SOURCE EXCERPT:
+++

3. One could see a fear that by returning to the matter in and around us, even in a “new materialism,” this could return us to pinning down human being in some sort of nature to be found through some form of analysis. This is a view that has been critiqued for a long time now in the works of feminists and in critical race theory, and rightly so. How do you respond to those that may worry, after fighting so long for how certain human are not simply their materiality, that this is what is ecologically necessary to think?
I think that we are in fact constrained by some sort of nature, that we are free to operate but within iterated structures. Though of course a lot turns on how one understands the constraint and the freedom: are we “pinned down” once and for all in the same spot? This is highly unlikely, given a (Nietzschean) view of nature as flux or a (Serresean) view of nature as a viscous, clotting flow. It is important to specify the ontological imagery one endorses: nature or materiality constrains human (and nonhuman) activities but because nature or materiality is not a perfect machine, it and we are never fully analyzable. There is always something that escapes — some dimension of objects, bodies, events, and processes that withdraws (Harman); there are always lines of flight (Deleuze and Guattari). It doesn’t make sense to me to say we are “simply” our materiality — there is nothing simple about materiality, and neither are material forces and flows best figured as determinate and deterministic. The need to be kind and respectful to other bodies will remain, regardless of whether one understands human individuals and groups as embodied minds/souls or as complex materialities.

+++

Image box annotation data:
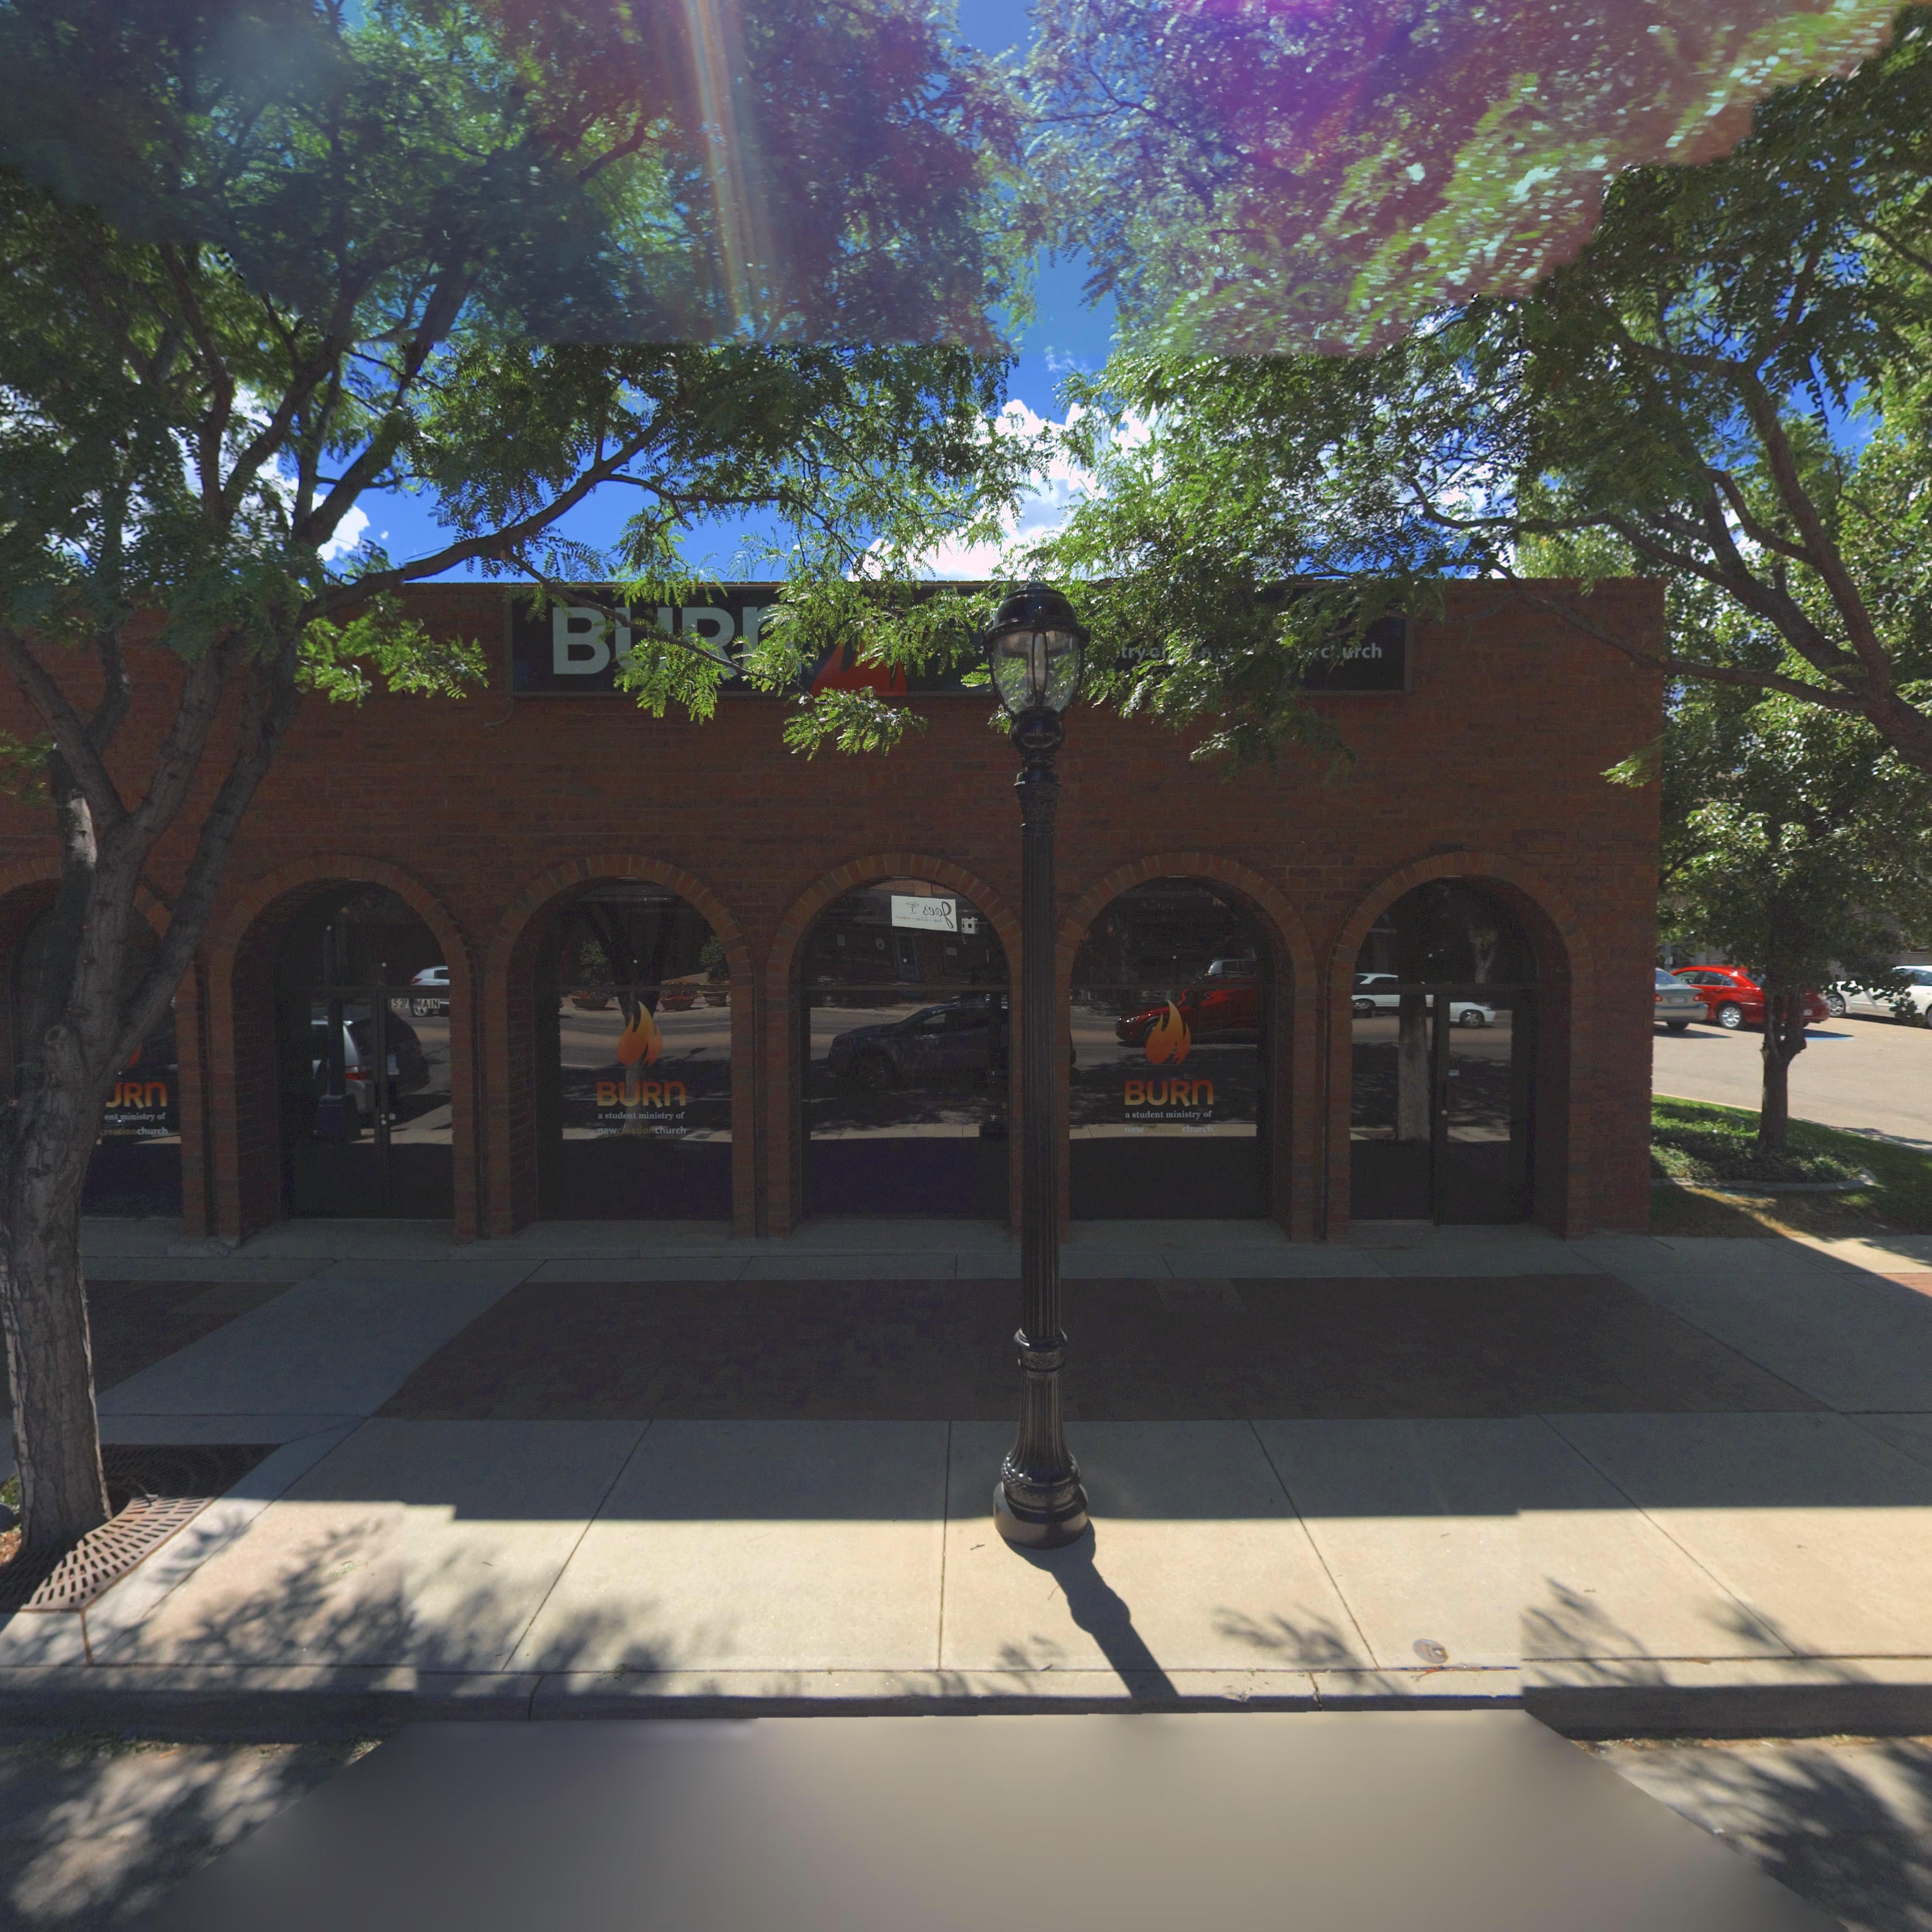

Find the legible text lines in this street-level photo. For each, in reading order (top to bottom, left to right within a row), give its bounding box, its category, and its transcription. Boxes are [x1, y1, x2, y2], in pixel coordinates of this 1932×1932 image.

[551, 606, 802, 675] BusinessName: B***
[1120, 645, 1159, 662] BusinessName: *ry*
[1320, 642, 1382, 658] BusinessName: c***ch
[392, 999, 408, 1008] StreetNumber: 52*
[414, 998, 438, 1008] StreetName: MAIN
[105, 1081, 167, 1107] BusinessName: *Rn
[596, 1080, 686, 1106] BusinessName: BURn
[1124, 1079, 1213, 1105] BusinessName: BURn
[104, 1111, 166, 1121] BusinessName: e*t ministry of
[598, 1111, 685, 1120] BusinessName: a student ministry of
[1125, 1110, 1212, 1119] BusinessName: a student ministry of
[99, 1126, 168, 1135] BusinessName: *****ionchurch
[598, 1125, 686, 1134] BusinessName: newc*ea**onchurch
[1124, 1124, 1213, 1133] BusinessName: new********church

+++

Transcribe the interview passage on new materialism above word for word, from its opening number through its final sentence.

3. One could see a fear that by returning to the matter in and around us, even in a “new materialism,” this could return us to pinning down human being in some sort of nature to be found through some form of analysis. This is a view that has been critiqued for a long time now in the works of feminists and in critical race theory, and rightly so. How do you respond to those that may worry, after fighting so long for how certain human are not simply their materiality, that this is what is ecologically necessary to think?
I think that we are in fact constrained by some sort of nature, that we are free to operate but within iterated structures. Though of course a lot turns on how one understands the constraint and the freedom: are we “pinned down” once and for all in the same spot? This is highly unlikely, given a (Nietzschean) view of nature as flux or a (Serresean) view of nature as a viscous, clotting flow. It is important to specify the ontological imagery one endorses: nature or materiality constrains human (and nonhuman) activities but because nature or materiality is not a perfect machine, it and we are never fully analyzable. There is always something that escapes — some dimension of objects, bodies, events, and processes that withdraws (Harman); there are always lines of flight (Deleuze and Guattari). It doesn’t make sense to me to say we are “simply” our materiality — there is nothing simple about materiality, and neither are material forces and flows best figured as determinate and deterministic. The need to be kind and respectful to other bodies will remain, regardless of whether one understands human individuals and groups as embodied minds/souls or as complex materialities.